The second reference is a presentation by Richard Gabriel where he lays out a time model of traditional software adoptions: “Models of Software Acceptance: How Winners Win”. I use the data from this presentation for two purposes: the first to show that for companies such Amazon, who require technologies to address scaling needs that have not even left the research labs yet, it is essential to accelerate this adoption model through active involvement with productizing research results. Most often these advanced research results will come from our own product teams. The second point is how service oriented software development can help break through the traditional barriers.
A paper I refer to often is “From Push to Pull – Emerging Models for Mobilizing Resources” by John Hagel and John Seely Brown. This paper describes the shift in economic models to deal with uncertainty in demand and growing consumer power, etc. At Amazon we are addressing these new realities with our web-scale computing services. On-demand, pay-as-you-go, connectable services are key in the “Pull models” that are arising in many different economic areas.
I use Richard Conniff’s “Limits of the Alpha Male” as an easy intro into self-organizing systems and how in real life self-organizing is a proven concept. For any truly scalable agile environment, self-organization is essential.
I then use Steve Grand’s “Creation:
Life and How to Make it”
to dive deeper into self-organization and the
emerging properties one can expect of such an environment.

(RECORDS SUPPLIED):
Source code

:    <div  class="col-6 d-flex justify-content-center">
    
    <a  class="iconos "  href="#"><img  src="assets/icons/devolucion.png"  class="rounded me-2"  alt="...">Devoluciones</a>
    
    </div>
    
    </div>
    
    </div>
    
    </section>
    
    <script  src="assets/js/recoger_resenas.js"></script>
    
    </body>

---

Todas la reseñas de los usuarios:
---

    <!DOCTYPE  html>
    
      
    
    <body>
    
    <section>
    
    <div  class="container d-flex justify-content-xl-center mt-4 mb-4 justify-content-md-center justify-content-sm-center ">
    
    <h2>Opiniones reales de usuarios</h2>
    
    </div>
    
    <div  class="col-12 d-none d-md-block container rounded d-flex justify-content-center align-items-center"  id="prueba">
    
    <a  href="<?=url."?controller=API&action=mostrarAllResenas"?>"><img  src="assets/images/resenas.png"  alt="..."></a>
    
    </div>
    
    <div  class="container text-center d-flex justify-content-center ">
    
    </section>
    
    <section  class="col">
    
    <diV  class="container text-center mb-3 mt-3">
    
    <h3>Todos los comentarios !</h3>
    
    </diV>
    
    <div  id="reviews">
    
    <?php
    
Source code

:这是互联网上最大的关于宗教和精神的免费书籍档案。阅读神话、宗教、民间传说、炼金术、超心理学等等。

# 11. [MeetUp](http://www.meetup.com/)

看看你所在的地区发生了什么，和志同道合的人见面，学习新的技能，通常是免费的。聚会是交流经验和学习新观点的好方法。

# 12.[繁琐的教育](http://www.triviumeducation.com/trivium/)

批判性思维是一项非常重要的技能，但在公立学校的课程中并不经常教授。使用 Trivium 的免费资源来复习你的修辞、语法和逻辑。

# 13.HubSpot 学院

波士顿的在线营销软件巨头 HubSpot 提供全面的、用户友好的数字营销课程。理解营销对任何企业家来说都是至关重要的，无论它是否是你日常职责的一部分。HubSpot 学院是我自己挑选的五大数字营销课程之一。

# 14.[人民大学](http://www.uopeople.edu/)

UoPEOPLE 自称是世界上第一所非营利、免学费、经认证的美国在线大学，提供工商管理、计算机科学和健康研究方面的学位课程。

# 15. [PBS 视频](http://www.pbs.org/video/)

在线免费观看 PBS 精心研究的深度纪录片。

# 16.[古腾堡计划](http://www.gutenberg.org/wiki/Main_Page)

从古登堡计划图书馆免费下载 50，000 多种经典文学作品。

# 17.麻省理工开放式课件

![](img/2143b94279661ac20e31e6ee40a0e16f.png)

(TASK ITEM A):
Answer each question using the text on references:
(i) What is the title of Richard Gabriel's presentation?
(ii) Who wrote "From Push to Pull – Emerging Models for Mobilizing Resources"?
(iii) What does Richard Conniff's "Limits of the Alpha Male" serve as an easy intro into?
(TASK ITEM B): Render this sentence from the text on references in Spanish: "For any truly scalable agile environment, self-organization is essential."
(TASK ITEM C): Reproduce the text on references from "A paper I refer" up to and including "self-organization is essential.".

(TASK OUTPUT A):
(i) "Models of Software Acceptance: How Winners Win"
(ii) John Hagel and John Seely Brown
(iii) Self-organizing systems and how in real life self-organizing is a proven concept

(TASK OUTPUT B): Para cualquier entorno ágil verdaderamente escalable, la autoorganización es esencial.

(TASK OUTPUT C):
A paper I refer to often is “From Push to Pull – Emerging Models for Mobilizing Resources” by John Hagel and John Seely Brown. This paper describes the shift in economic models to deal with uncertainty in demand and growing consumer power, etc. At Amazon we are addressing these new realities with our web-scale computing services. On-demand, pay-as-you-go, connectable services are key in the “Pull models” that are arising in many different economic areas.
I use Richard Conniff’s “Limits of the Alpha Male” as an easy intro into self-organizing systems and how in real life self-organizing is a proven concept. For any truly scalable agile environment, self-organization is essential.